Data provided: Begin

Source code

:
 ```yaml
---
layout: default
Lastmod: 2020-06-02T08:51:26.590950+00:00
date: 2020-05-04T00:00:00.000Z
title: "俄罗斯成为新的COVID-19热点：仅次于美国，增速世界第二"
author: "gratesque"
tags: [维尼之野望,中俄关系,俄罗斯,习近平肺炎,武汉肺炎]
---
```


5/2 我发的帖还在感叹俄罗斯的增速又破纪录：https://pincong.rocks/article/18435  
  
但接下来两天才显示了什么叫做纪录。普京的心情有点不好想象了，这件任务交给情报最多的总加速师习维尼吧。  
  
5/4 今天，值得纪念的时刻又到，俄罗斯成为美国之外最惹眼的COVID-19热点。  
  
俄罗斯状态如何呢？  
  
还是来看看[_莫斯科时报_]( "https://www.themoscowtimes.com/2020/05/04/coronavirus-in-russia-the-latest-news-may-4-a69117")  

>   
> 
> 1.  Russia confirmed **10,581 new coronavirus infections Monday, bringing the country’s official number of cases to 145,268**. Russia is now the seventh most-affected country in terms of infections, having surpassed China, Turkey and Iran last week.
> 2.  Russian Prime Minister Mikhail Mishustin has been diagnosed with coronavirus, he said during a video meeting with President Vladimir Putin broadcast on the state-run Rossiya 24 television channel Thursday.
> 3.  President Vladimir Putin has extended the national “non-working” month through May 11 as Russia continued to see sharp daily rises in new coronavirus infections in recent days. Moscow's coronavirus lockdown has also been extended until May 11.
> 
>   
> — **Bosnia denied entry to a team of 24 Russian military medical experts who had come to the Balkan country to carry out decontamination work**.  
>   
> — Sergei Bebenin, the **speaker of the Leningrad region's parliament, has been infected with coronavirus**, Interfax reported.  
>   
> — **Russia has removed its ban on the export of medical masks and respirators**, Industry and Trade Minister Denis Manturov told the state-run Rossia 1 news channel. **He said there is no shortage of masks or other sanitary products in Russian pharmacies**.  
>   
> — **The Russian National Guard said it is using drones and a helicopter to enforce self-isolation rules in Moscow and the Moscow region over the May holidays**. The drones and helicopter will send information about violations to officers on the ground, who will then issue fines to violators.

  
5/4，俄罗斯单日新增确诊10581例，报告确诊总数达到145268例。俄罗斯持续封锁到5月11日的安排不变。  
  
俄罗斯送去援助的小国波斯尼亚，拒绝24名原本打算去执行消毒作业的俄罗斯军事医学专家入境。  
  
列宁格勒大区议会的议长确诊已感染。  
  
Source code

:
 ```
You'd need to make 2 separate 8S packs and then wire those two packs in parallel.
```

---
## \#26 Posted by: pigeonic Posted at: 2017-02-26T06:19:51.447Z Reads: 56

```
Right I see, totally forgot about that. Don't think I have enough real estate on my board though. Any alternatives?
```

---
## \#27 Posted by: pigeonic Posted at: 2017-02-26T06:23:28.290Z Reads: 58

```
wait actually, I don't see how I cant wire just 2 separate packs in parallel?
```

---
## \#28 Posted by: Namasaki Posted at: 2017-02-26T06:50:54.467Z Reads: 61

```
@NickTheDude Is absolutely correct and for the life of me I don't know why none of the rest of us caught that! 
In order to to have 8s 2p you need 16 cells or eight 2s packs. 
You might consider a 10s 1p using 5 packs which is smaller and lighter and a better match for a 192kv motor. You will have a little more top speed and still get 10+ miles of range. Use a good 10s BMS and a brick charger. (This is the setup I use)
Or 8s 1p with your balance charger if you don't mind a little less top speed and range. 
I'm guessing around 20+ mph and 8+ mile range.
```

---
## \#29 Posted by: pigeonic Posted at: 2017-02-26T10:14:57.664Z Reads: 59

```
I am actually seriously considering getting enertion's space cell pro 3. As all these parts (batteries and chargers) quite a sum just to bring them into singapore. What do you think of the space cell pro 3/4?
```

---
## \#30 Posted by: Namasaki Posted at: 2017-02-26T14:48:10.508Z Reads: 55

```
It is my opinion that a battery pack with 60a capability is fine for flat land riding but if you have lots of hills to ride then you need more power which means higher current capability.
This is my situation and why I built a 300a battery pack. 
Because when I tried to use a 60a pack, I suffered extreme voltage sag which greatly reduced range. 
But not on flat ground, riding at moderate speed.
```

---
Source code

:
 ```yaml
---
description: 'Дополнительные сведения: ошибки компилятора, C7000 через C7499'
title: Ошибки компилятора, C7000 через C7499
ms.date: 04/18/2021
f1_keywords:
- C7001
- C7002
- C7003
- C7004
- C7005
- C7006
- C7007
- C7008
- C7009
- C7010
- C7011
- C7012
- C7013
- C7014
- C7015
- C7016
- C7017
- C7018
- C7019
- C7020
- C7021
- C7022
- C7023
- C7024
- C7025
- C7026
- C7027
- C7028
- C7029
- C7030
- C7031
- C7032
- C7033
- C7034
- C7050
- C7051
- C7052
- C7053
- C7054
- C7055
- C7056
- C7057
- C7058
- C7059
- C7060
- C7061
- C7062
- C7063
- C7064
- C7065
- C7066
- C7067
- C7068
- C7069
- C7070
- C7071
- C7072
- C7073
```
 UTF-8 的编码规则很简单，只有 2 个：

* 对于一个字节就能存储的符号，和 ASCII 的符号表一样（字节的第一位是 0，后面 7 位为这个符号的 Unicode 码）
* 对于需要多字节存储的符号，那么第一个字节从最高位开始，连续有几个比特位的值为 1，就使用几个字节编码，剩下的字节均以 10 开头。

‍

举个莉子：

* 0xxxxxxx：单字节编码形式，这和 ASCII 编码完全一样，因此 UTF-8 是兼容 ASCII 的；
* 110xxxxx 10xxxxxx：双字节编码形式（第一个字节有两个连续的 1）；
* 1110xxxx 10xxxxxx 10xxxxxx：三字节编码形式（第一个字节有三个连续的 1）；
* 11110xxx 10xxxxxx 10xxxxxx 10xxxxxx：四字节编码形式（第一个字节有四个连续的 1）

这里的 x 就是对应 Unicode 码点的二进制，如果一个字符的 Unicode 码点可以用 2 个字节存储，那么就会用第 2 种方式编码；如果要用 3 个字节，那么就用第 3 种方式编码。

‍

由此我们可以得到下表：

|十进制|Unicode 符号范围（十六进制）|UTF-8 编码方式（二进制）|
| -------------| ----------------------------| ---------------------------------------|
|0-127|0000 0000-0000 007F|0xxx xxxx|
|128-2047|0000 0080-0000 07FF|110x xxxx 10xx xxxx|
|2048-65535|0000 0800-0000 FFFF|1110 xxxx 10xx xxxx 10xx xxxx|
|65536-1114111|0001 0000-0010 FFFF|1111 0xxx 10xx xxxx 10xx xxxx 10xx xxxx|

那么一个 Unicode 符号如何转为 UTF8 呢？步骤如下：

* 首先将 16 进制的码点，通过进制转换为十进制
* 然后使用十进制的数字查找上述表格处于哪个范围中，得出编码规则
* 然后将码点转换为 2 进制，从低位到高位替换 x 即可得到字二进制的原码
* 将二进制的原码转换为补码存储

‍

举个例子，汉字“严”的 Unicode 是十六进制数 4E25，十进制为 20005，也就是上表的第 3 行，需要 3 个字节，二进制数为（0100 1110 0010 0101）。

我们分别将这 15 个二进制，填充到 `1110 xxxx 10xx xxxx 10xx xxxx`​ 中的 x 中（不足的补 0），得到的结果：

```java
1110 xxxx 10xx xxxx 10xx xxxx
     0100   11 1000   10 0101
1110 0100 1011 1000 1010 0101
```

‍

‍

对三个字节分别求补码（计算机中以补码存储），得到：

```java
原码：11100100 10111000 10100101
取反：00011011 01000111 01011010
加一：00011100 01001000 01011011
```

Data provided: End

If the word "компилятора" appears in a line above, copy that line.

description: 'Дополнительные сведения: ошибки компилятора, C7000 через C7499'
title: Ошибки компилятора, C7000 через C7499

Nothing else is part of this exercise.